When you know you have at least four (and up to eight) interested parents, host a “play date” meeting at your home, or other building where you know the children are contained, and parents can focus—at least a little!

Share your ideas, and ask for input.  You are mostly looking for commitment from the parents, a choice on location (it can be run out of homes), and when you would want to start.  See the outline below for some things you may want to include in this meeting. (also click this link to view and print a great starting handout)

Ideally, this meeting will be held a couple months before you plan to start.  You do not need to start gathering everything right away.  But one thing you should do in this initial meeting is decide on which curriculum to use.  Will you plan your own outline, or purchase a fully developed plan, such as the one shared here:  “Treasure Builders Preschool”.


Interested Persons Meeting (Discussion outline):

Participants:     Who are the interested parents, and how many children?  (Typically 4-8 is manageable).

Location:          List the Pros and Cons of hosting at homes (when you teach, you host), or finding a public location to borrow or rent.

Curriculum:      Purchase a pre-made plan   Treasure Builders Preschool Outline

Or, Develop one of your own!

Note:  Developing your own would look something like this:  every parent participant   picks one theme that sounds interesting to them (all agree in the meeting).  They will each develop that theme into an 8 lesson outline.  (You are not making full lesson plans, you are simply providing and outline guide focused on your theme)  All outlines will come together to make the program.

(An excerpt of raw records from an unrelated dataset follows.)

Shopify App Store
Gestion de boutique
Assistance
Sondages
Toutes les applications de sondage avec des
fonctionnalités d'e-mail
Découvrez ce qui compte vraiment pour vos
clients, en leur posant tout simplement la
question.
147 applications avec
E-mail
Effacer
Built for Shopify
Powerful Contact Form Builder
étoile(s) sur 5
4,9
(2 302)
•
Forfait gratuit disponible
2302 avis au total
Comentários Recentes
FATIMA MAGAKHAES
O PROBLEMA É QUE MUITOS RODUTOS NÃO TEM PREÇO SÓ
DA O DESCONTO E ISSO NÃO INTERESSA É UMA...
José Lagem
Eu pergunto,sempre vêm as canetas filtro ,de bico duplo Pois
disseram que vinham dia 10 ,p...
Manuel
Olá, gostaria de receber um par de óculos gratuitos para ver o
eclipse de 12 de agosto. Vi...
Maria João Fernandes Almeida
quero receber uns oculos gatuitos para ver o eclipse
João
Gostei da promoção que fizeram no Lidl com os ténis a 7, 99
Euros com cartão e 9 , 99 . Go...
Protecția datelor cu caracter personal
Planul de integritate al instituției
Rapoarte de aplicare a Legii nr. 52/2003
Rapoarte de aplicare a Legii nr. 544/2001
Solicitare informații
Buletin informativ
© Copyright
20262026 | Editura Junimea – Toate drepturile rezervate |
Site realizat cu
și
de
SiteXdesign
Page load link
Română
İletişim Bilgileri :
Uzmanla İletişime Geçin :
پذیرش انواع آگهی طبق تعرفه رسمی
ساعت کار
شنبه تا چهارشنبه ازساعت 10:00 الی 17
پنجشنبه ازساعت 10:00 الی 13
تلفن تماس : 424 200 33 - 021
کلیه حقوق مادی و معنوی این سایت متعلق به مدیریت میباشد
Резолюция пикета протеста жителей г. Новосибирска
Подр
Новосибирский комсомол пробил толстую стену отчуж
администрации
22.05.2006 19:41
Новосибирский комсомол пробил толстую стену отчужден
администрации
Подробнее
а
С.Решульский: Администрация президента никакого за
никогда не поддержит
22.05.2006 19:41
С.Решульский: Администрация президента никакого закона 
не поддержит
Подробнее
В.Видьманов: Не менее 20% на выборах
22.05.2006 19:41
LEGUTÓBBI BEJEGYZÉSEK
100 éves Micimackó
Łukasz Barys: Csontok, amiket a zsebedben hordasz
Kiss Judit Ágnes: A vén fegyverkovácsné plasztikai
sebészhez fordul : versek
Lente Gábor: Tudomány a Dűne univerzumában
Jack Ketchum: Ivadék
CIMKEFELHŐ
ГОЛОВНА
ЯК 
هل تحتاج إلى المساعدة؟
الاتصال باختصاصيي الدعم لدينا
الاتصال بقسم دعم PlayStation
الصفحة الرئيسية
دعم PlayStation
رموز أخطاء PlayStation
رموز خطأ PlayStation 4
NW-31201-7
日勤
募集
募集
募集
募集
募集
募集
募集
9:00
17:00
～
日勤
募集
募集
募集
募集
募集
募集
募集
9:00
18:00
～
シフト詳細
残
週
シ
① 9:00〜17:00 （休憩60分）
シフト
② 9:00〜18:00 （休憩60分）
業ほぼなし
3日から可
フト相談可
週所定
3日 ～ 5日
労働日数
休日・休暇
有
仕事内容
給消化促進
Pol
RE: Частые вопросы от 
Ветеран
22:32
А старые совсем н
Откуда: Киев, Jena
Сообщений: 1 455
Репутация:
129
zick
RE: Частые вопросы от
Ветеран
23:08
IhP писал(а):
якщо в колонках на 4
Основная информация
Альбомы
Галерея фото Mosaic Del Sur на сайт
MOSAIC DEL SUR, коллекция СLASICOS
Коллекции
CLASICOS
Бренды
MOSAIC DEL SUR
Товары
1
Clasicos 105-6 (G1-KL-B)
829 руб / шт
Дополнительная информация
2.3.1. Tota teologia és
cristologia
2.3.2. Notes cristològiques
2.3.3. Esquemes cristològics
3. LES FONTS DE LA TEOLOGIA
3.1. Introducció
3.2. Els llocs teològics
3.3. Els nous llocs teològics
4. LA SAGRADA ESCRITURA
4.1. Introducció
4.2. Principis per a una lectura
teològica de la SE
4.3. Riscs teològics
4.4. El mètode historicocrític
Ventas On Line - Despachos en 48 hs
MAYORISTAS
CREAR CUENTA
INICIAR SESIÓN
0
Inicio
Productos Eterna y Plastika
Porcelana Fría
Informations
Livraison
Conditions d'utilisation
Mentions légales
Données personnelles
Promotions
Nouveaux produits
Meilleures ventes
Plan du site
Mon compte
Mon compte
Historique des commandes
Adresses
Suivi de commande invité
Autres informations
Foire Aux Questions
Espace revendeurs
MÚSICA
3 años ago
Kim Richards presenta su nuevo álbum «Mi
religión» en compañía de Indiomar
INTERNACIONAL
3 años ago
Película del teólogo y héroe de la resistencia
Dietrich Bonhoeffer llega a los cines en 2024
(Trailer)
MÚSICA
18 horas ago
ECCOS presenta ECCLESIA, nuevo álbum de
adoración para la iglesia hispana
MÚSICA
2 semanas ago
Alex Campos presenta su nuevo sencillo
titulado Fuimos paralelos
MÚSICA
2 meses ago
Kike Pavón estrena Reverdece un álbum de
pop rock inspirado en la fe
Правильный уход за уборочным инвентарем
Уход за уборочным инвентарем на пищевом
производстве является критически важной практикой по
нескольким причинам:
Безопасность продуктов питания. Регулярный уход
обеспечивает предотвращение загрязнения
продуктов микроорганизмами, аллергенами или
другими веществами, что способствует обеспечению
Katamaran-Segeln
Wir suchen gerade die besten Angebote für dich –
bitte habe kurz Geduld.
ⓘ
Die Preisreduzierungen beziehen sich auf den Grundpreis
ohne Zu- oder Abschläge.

Time commitment:  Explain what kind of time participants can expect to be investing.

For example:

  • 1 hour for prep time when it’s your turn to teach.
  • 3 hours, give or take, for an assignment you may recieve to help the class run smoothly for the year.  Jobs may include: Schedule coordinator (make changes to schedule when needed), Tri-fold  board designer, supply box manager, and perhaps a music specialist and graduation planner.
  • 3 hours being with the children on the actual teaching day. (The total amount depends on how many participants you have).
  • 3 hours being an “assistant” on the days you are assigned to help.  (Typically you assit the teacher the week before you are assigned to teach, giving you a heads up on what the children are learning, and helping you to integrate that into your own lesson.  Each class should have two parents if possible: A teacher, and assistant.)

Schedule the Final Preparation Meeting (usually 2-3 weeks before class begins).